Now, the man was an honest countryman, and, unspoiled by any taint of socialism, he still entertained a hearty respect for his betters, and “a gentleman down on his luck” was in his eyes an object for reverential sympathy. He had taken in the bare, mean vulgarity of the room in which its occupant looked so sadly out of place—and his natural shrewdness told him that the other would not have parted with the dog save under the direst stress of circumstances. So he stammered, and looked nervous, as he tried to refuse the proffered gratuity in a suitable manner.
“Thankee kindly, sir. But master, he don’t let none of us take anything from gentlemen, except when they’s down for the shootin’,” answers the man, hitting upon the only excuse he could invent. “But it’s thank ye kindly, sir, all the same, and I’ll take downright good care of the dog. Good-evenin’, sir.”
The now sole occupant of the room feels desolate and lonely indeed. There is Roy’s pan of water, and the few crumbs remaining from the dog-biscuits Roy had for his dinner. How silent and intolerable the room feels without him. His last friend!
And now a resolve takes root in his mind, a wild and desperate resolve, and it was partly with this idea that he brought himself to accept a price for Roy. Even now he had better dismiss it, and accept the situation, and hasten on towards oblivion. It is not too late.
Nebuchadnezzar, we read, was transformed into a beast of the field.
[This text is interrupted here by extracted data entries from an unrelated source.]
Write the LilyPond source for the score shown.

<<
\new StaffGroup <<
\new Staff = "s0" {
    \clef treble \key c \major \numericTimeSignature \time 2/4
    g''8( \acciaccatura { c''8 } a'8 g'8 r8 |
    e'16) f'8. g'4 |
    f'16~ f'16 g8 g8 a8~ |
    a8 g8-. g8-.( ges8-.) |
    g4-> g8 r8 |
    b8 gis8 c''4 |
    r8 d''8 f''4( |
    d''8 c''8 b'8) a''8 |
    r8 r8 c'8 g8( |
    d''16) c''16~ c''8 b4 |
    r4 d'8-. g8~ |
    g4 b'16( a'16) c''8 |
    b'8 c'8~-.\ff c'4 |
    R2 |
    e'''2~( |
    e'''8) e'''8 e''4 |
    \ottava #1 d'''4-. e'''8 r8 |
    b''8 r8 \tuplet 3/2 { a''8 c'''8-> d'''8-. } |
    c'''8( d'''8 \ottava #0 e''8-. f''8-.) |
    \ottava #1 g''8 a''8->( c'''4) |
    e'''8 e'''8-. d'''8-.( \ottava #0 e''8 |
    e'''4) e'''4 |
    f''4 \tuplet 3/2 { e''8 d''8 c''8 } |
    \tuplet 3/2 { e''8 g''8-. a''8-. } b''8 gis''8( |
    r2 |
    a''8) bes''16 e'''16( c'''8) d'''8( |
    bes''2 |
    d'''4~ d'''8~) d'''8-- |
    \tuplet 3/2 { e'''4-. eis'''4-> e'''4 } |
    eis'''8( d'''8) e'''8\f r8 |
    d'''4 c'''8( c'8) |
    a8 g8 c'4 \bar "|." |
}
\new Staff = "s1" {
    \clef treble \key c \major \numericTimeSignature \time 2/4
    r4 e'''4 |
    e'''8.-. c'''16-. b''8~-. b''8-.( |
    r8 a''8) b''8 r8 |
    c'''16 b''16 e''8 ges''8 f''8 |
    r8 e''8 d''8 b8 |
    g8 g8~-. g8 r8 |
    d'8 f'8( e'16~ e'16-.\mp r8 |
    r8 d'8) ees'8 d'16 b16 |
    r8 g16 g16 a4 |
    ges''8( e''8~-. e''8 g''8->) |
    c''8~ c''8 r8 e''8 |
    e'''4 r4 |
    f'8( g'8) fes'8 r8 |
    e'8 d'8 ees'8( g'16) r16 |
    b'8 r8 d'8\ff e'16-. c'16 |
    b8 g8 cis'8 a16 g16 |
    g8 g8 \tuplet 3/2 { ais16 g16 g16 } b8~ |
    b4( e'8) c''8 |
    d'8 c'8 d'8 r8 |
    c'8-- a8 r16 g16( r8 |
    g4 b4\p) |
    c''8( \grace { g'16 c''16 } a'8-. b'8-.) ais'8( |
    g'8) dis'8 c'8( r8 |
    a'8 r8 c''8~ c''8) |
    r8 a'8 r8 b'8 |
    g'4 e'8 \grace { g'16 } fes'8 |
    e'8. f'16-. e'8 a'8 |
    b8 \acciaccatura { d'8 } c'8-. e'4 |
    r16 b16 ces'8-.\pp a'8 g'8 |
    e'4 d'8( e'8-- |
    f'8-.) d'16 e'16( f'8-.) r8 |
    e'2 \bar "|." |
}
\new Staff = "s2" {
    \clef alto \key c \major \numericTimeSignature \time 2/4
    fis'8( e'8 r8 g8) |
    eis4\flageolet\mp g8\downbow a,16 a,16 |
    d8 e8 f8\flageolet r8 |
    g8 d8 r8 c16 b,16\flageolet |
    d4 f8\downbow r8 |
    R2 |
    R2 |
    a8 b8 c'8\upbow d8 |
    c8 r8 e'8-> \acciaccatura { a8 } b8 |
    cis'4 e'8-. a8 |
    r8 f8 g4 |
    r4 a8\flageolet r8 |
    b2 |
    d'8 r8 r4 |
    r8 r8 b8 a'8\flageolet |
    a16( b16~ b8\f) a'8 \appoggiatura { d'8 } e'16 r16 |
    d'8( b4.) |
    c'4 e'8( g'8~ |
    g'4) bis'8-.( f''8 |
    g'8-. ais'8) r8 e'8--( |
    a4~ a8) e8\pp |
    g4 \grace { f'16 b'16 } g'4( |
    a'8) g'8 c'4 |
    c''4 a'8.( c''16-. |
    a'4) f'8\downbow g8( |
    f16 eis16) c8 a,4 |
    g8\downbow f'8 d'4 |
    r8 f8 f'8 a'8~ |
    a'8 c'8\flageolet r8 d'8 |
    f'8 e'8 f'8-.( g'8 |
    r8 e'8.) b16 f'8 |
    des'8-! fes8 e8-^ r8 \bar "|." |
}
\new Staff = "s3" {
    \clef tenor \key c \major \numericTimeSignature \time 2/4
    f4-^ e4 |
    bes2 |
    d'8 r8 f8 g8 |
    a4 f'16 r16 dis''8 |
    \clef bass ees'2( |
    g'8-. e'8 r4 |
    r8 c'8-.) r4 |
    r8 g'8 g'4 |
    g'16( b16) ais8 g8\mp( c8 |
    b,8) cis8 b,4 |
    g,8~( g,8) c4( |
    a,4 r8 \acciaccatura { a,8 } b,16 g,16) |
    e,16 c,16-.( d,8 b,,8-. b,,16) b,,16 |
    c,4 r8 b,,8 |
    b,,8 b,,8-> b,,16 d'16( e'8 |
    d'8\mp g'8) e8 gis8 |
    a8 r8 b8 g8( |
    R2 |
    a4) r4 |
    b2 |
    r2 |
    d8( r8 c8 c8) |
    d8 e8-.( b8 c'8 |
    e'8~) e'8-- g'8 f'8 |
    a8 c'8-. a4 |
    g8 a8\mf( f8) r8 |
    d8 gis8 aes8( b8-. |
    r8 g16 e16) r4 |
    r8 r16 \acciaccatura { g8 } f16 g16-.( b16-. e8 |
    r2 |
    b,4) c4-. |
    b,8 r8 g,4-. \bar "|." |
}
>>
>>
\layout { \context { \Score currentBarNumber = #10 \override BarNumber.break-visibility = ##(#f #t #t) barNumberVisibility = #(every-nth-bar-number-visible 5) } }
There comes a time, or times, in most men’s lives when they undergo a similar metamorphosis. Such a time had come to Roland Dorrien. He was transformed into—an ass.
Nature, however, was willing to do her best for him, by upsetting, if possible, his wise resolve above referred to. When he tried to rise the following morning, his head was throbbing with an agonising pain, and his consciousness only permitted him to realise one fact—that to move from his bed that day would be a stark impossibility.